### [Texte]
============

Le peintre Roland Gaudillière vu par deux artistes chapraisiens
Nous avons demandé à deux amis chapraisiens, que nous considérons comme des artistes, de choisir quelques tableaux de l’exposition en cours, à la mairie de Montfaucon, du peintre Roland Gaudillière (voir l’article précédent), hommage rendu à l’occasion des 20 ans de sa disparition.
Tout d’abord voici les choix et les textes de M. Alain Prêtre. il est tout à la fois photographe, dessinateur, sculpteur et historien amateur ( voir les articles qu’il a écrits et publiés sur ce blog, concernant les sculpteurs Laethier, Gonez, ses souvenirs concernant Johnny Hallyday, l’entreprise Kelton ou sur son grand oncle Henri Prêtre, aviateur, compagnon de Guynemer).
« Dans sa roulote
Qui grince et qui cahote Il y a peu de place
mais il se prélasse
Mieux que dans un palace! ».
« Elle passa dans un rai de lumière qui fit étinceler
le rubis de son diadème et briller ses yeux rouges
dans ses cheveux noirs.
A la suite de sa vipère, elle s’engagea dans le sentier »…
Extrait du roman « La Vouivre » de Marcel Aymé.
Le retour de l’école 1997
« Le trajet entre l’école et la famille était un espace de liberté. Filles ou garçons nous musardions pour en accroître la durée.
Les filles papotaient, échangeaient de mystérieux secrets, nouaient de fragiles amitiés, faisaient les coquettes quand elles se sentaient épiées par quelques garçons précoces.

============

### [Liste des tâches]
**A.** Recopiez le passage de l'article sur Roland Gaudillière qui commence aux mots « Le retour de » et s'arrête après « quelques garçons précoces. ».
**B.** D'après l'article sur Roland Gaudillière, quel anniversaire l'exposition de la mairie de Montfaucon marque-t-elle ?
**C.** Prolongez l'article sur Roland Gaudillière à partir de sa dernière phrase.

============

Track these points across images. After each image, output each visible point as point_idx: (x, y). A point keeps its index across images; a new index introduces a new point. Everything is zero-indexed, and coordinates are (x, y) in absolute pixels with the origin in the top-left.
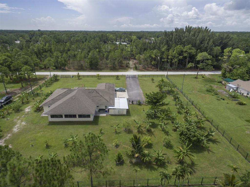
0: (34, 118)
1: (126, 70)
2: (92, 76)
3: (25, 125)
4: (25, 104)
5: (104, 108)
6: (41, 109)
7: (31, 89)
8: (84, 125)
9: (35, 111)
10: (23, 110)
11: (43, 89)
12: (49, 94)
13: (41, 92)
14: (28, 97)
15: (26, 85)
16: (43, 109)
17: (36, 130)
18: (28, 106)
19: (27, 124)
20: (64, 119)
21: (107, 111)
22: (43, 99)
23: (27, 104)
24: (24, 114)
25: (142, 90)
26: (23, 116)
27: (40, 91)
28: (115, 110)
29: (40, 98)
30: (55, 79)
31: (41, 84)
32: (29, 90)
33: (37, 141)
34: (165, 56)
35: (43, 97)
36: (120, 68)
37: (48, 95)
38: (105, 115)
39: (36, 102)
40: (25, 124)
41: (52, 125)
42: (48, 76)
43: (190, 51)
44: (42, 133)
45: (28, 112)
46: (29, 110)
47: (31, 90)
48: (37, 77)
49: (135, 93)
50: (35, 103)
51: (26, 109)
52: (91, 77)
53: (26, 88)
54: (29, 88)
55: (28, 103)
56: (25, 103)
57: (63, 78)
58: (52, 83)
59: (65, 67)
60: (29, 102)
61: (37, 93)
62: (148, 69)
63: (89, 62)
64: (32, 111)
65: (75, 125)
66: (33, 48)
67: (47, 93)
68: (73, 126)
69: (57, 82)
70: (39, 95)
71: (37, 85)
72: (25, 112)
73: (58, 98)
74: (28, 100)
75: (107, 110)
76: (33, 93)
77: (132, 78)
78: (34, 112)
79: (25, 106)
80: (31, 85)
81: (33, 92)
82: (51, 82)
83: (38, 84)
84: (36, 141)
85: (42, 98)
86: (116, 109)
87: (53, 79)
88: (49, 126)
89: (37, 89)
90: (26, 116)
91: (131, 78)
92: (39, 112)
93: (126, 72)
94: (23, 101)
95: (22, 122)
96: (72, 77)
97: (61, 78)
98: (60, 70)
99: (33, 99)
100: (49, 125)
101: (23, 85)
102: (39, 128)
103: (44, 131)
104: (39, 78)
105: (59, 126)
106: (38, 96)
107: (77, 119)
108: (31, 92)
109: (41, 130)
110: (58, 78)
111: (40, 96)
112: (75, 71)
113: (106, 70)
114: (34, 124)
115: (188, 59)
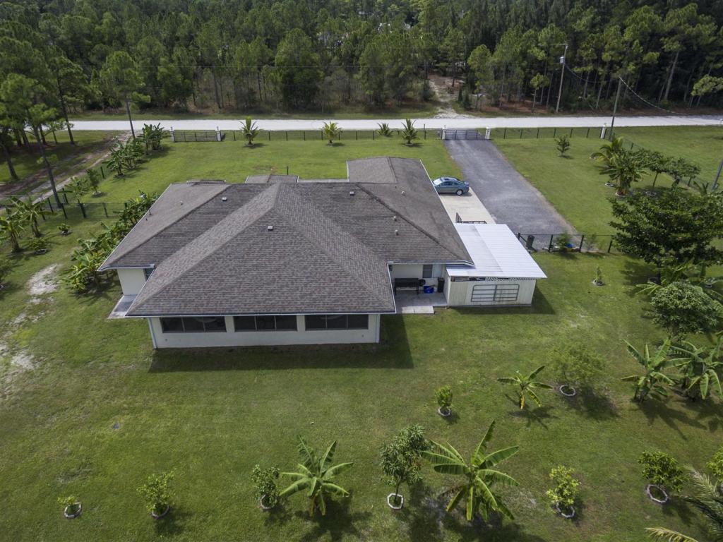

============

### [Réponses aux exercices]
**A.**
Le retour de l’école 1997
« Le trajet entre l’école et la famille était un espace de liberté. Filles ou garçons nous musardions pour en accroître la durée.
Les filles papotaient, échangeaient de mystérieux secrets, nouaient de fragiles amitiés, faisaient les coquettes quand elles se sentaient épiées par quelques garçons précoces.

**B.** Les 20 ans de la disparition du peintre Roland Gaudillière.

**C.**
En général les garçons se montraient plutôt méprisants pour la gent féminine. Ils terminaient leur partie de billes ou réglaient entre eux des comptes imaginaires. On était ennemis quand on n’habitait pas le même quartier, quand on ne fréquentait pas la même école.
La guerre était d’abord verbale, on se lançait des bordées d’injures des plus triviales dont on se gargarisait; parfois elle s’aggravait. On se battait à coup de cartables avant d’en venir aux mains, puis chacun regagnait son foyer, accueilli par les manifestations de courroux des parents, quand l’heure prévue était largement dépassée.
Les déchirures des vêtements, les bosses, les écorchures étaient légitimées par quelques chutes ou incidents inévitables.
Le retour de l’école était un espace de vie interdit aux adultes. »
Alain Prêtre
Autre regard, autres choix de Guy Georges Lesart, ancien professeur d’histoire. Il a publié deux livres concernant deux aspects de l’histoire religieuse en Franche-Comté. « Notre Dame du doute, culte marial en Franche-Comté (du début du XIX° au début du XX° siècle » chez Cêtre (ouvrage épuisé ); « Six petits moines. Le miracle de Faverney,aux éditions de Franche-Comté à Vesoul (ouvrage épuisé). Mais notre ami Guy Georges Lesart est également photographe et poète (voir à ce sujet l’article paru sur ce blog le 4 février 2017,à propos de son exposition « Arc en neige », photos accompagnées de textes poétiques et le portrait d’artiste paru le 1er février 2018 sur le site de Vivre aux Chaprais).
Les charbonniers de la foi
Le philosophe Gaston Bachelard a beaucoup médité sur l’acte poétique.
Il parle du « puits de l’enfance » dans lequel se loge le trésor de tout artiste.
Il confie son admiration pour un vers du poète Audiberti qui se souvient de « l’odeur de son capuchon mouillé ».
Premier tableau : « L’extrême onction »
Une ferme à l’horizon.
Un chemin tracé comme une tranchée par les déneigeurs.
Quelques poteaux en bois, qui retrouveront leur fonction de clôture pour troupeaux une fois le grand vert revenu.
Ces éléments structurent le paysage enneigé.
Tapis neigeux à perte de vue, ciel sombre, personnage en noir. Tout connote le deuil et le dénuement.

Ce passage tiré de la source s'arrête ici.